AUSTRALIAN rugby teams have often come off second best on tours to New Zealand, but rarely at the hands of duck hunters.
Rugby officials fear the opening day of duck-shooting season could limit the number of spectators at tonight’s Super 14 clash between the Waratahs and the Highlanders in the South Island city of Invercargill.
Local organisers need at least 4500 spectators to attend the match – which the Waratahs hope will propel them into the top four – to break even. But with duck-shooting season to open at first light tomorrow, some fear the shooters will opt for an early night instead of watching the 12th-placed Highlanders in action.
A local official, Christine O’Donnell, however, hopes both aspects of this week’s unique sporting double-header will be well attended.

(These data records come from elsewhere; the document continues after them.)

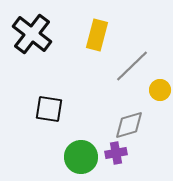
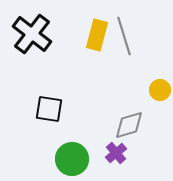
gray line: moved 8 px left, 30 px up; rotated 63 degrees counterclockwise
purple cross: rotated 30 degrees counterclockwise
green circle: moved 9 px left, 2 px down
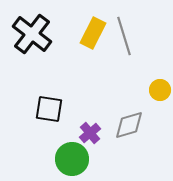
yellow rectangle: moved 4 px left, 2 px up; rotated 12 degrees clockwise
purple cross: moved 26 px left, 20 px up
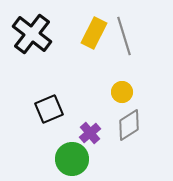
yellow rectangle: moved 1 px right
yellow circle: moved 38 px left, 2 px down
black square: rotated 32 degrees counterclockwise
gray diamond: rotated 16 degrees counterclockwise
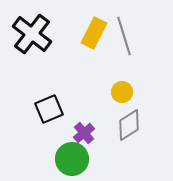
purple cross: moved 6 px left
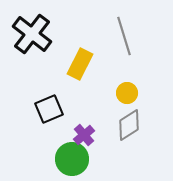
yellow rectangle: moved 14 px left, 31 px down
yellow circle: moved 5 px right, 1 px down
purple cross: moved 2 px down
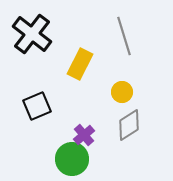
yellow circle: moved 5 px left, 1 px up
black square: moved 12 px left, 3 px up
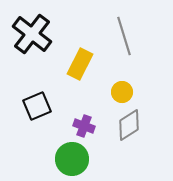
purple cross: moved 9 px up; rotated 30 degrees counterclockwise
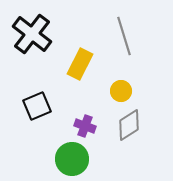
yellow circle: moved 1 px left, 1 px up
purple cross: moved 1 px right
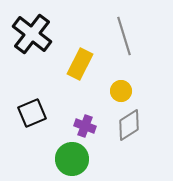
black square: moved 5 px left, 7 px down
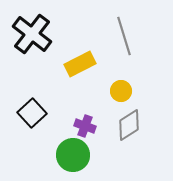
yellow rectangle: rotated 36 degrees clockwise
black square: rotated 20 degrees counterclockwise
green circle: moved 1 px right, 4 px up
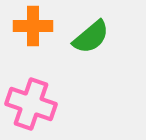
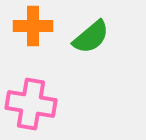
pink cross: rotated 9 degrees counterclockwise
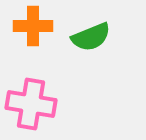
green semicircle: rotated 18 degrees clockwise
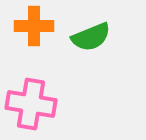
orange cross: moved 1 px right
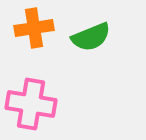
orange cross: moved 2 px down; rotated 9 degrees counterclockwise
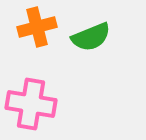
orange cross: moved 3 px right, 1 px up; rotated 6 degrees counterclockwise
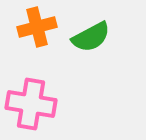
green semicircle: rotated 6 degrees counterclockwise
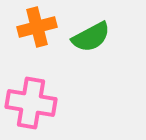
pink cross: moved 1 px up
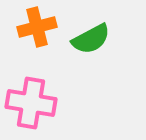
green semicircle: moved 2 px down
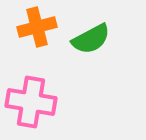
pink cross: moved 1 px up
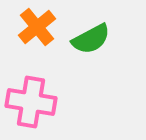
orange cross: rotated 24 degrees counterclockwise
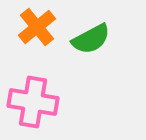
pink cross: moved 2 px right
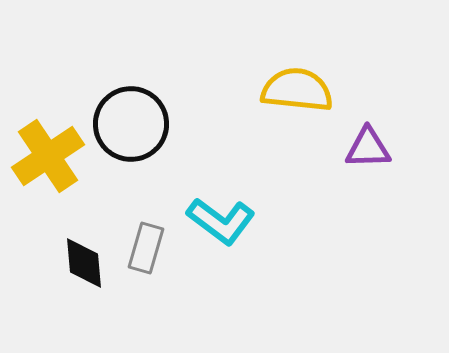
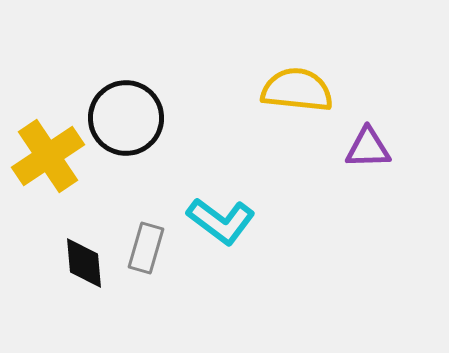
black circle: moved 5 px left, 6 px up
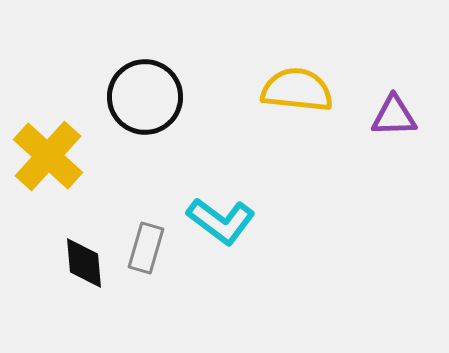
black circle: moved 19 px right, 21 px up
purple triangle: moved 26 px right, 32 px up
yellow cross: rotated 14 degrees counterclockwise
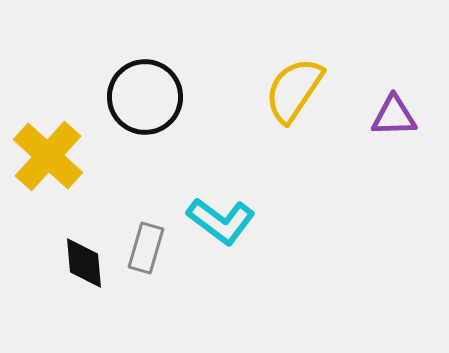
yellow semicircle: moved 3 px left; rotated 62 degrees counterclockwise
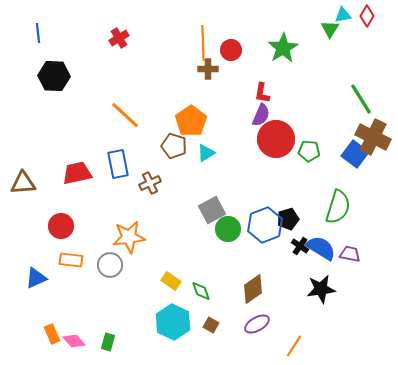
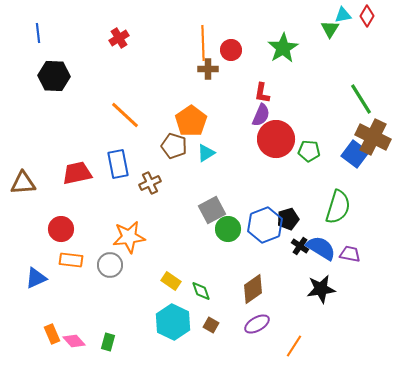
red circle at (61, 226): moved 3 px down
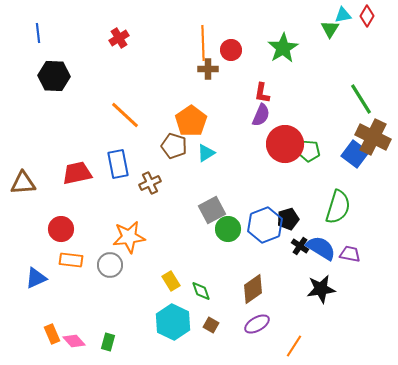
red circle at (276, 139): moved 9 px right, 5 px down
yellow rectangle at (171, 281): rotated 24 degrees clockwise
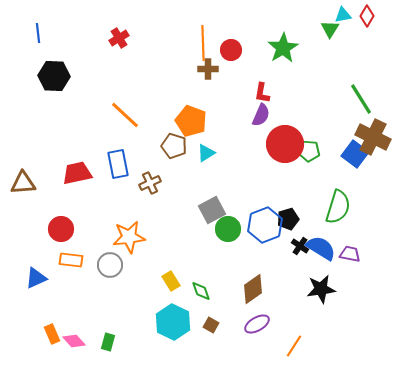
orange pentagon at (191, 121): rotated 16 degrees counterclockwise
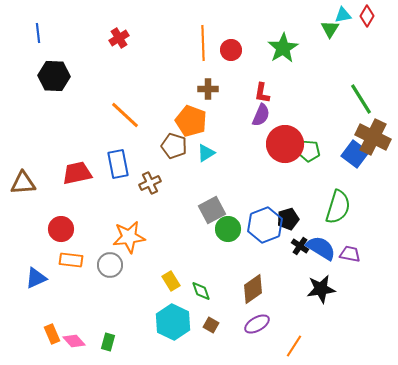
brown cross at (208, 69): moved 20 px down
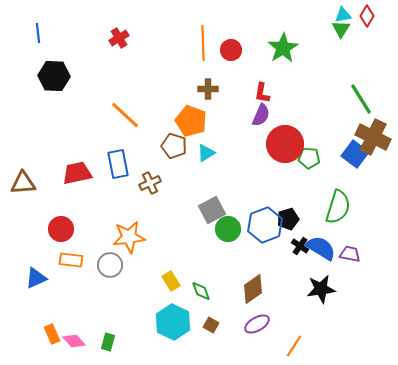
green triangle at (330, 29): moved 11 px right
green pentagon at (309, 151): moved 7 px down
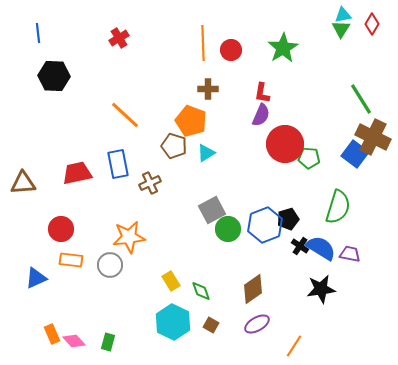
red diamond at (367, 16): moved 5 px right, 8 px down
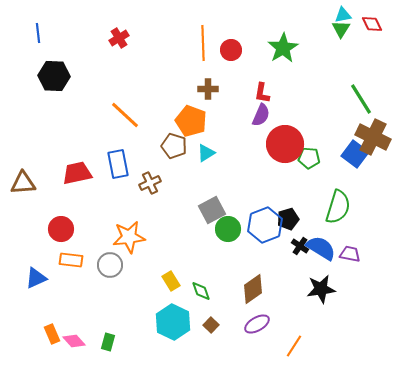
red diamond at (372, 24): rotated 55 degrees counterclockwise
brown square at (211, 325): rotated 14 degrees clockwise
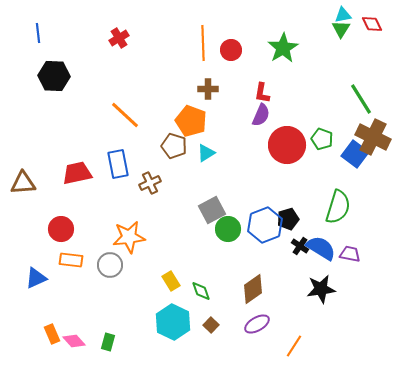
red circle at (285, 144): moved 2 px right, 1 px down
green pentagon at (309, 158): moved 13 px right, 19 px up; rotated 15 degrees clockwise
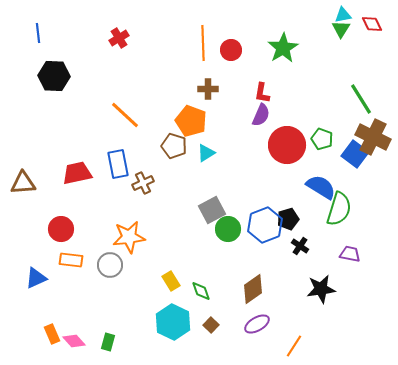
brown cross at (150, 183): moved 7 px left
green semicircle at (338, 207): moved 1 px right, 2 px down
blue semicircle at (321, 248): moved 61 px up
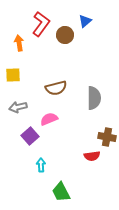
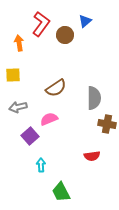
brown semicircle: rotated 20 degrees counterclockwise
brown cross: moved 13 px up
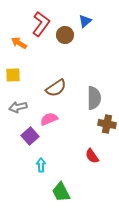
orange arrow: rotated 49 degrees counterclockwise
red semicircle: rotated 63 degrees clockwise
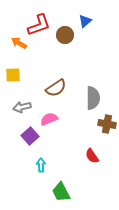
red L-shape: moved 2 px left, 1 px down; rotated 35 degrees clockwise
gray semicircle: moved 1 px left
gray arrow: moved 4 px right
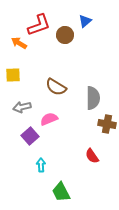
brown semicircle: moved 1 px up; rotated 65 degrees clockwise
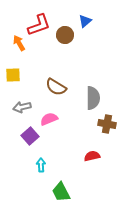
orange arrow: rotated 28 degrees clockwise
red semicircle: rotated 112 degrees clockwise
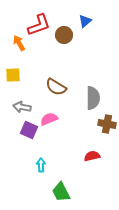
brown circle: moved 1 px left
gray arrow: rotated 24 degrees clockwise
purple square: moved 1 px left, 6 px up; rotated 24 degrees counterclockwise
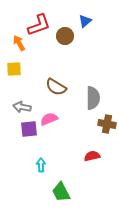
brown circle: moved 1 px right, 1 px down
yellow square: moved 1 px right, 6 px up
purple square: moved 1 px up; rotated 30 degrees counterclockwise
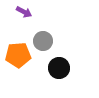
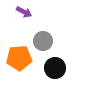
orange pentagon: moved 1 px right, 3 px down
black circle: moved 4 px left
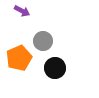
purple arrow: moved 2 px left, 1 px up
orange pentagon: rotated 20 degrees counterclockwise
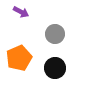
purple arrow: moved 1 px left, 1 px down
gray circle: moved 12 px right, 7 px up
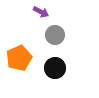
purple arrow: moved 20 px right
gray circle: moved 1 px down
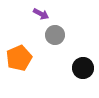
purple arrow: moved 2 px down
black circle: moved 28 px right
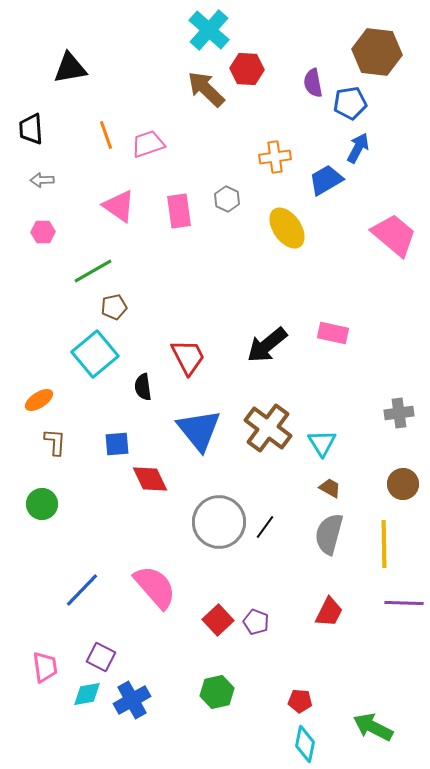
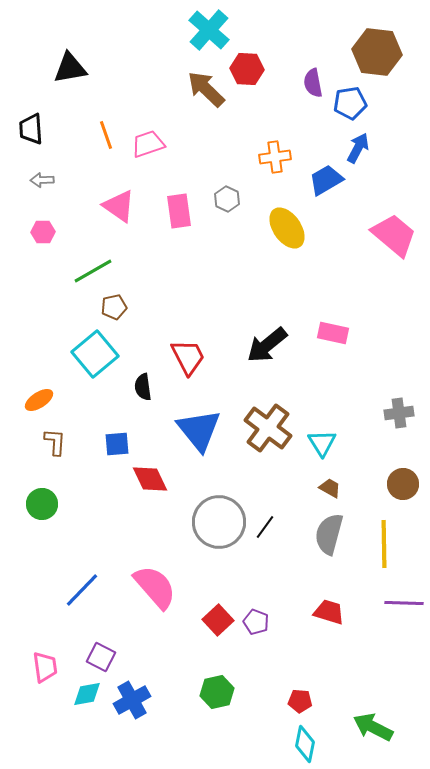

”Lots of [shooters] will go out, get their ponds all ready, get their alcohol in, go to the rugby and then shoot out to the duck ponds for dawn [tomorrow] morning to shoot some ducks,” O’Donnell said. ”[It’s] fantastic because duck-shooting people are into sports that are a bit rugged. Rugby and ducking compliment each other.”
The Waratahs had an unusual initiation into Invercargill life when they were invited to the annual awards ceremony for the best ”mai mai” [shooting hut] and duck calls.
Members of the team awoke yesterday to see local organisers and duck shooters preparing for the soiree, and NSW assistant coach Scott Wisemantel got in the spirit by using a duck whistle for the Waratahs’ training drills.
The Waratahs have never played in Invercargill, NZ’s southernmost city. NSW’s crowd figure of 40,271 for last weekend’s match against the Brumbies is roughly 8000 shy of the city’s entire population.
The duck-shooting season, meanwhile, has been placed in some jeopardy with recent heavy rains in the area flooding much of the countryside.
Locals suspect that come dawn tomorrow, ducks will be dispersed throughout a greater area than normal and thus harder to find.
There should be no such problem spotting the veteran Waratahs prop Al Baxter, a conspicuous presence at 116 kilograms.